Synthetic Lyapunov stabilization technique for designing actuation-constrained multi-input multi-output control systems

Abstract

The main objective of this paper is to present a non-predictive method in the design of nonlinear multi-input multi-output (MIMO) control systems with the presence of constraints that are determinant in practical conditions, namely, the frequency bandwidth limitation of the actuation system and saturation boundaries in control commands. If these constraints are applied in the non-predictive control design problem, it is not possible to simultaneously satisfy Lyapunov stability and actuation constraints, analytically. Instead of model-predictive-based algorithms, which in most cases are computationally expensive, this paper proposes an algorithm based on synthetic Lyapunov stability. In this technique, by defining an intelligent filter applied to the system desired trajectories, defining intelligent proximity coefficients in decoupled inequalities resulting from Lyapunov stability, and determining the admissible boundaries of control commands, a space of regulatory parameters is generated.

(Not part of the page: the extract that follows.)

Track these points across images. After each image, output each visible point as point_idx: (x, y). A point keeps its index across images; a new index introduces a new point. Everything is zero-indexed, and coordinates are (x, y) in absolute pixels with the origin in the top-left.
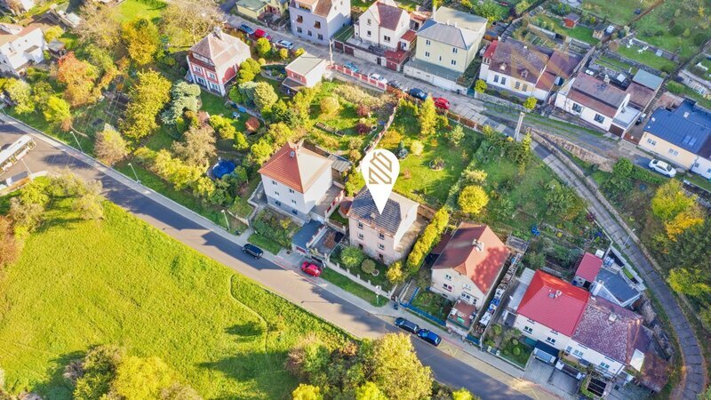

By appropriately adjusting these parameters based on statistical analysis conducted on the overall dynamics of the system, the Lyapunov stability is guaranteed, and the mentioned control constraints are not violated. In summary, the proposed control algorithm includes the formulation of discrete-time dynamics of sliding functions, the presentation of the procedure of defining and adjusting the control algorithm parameters with the proposed synthetic stability criterion, and the calculation of control inputs based on constraints imposed on the problem. Finally, the algorithm is applied to a cart moving in the X-Y plane, including two rigid cooperative arms that are carrying a load. The most important features of synthetic Lyapunov stability compared to the model predictive-based method are its small computational load and its acceptable performance in satisfying both the Lyapunov stability conditions and determinant control constraints in more realistic situations.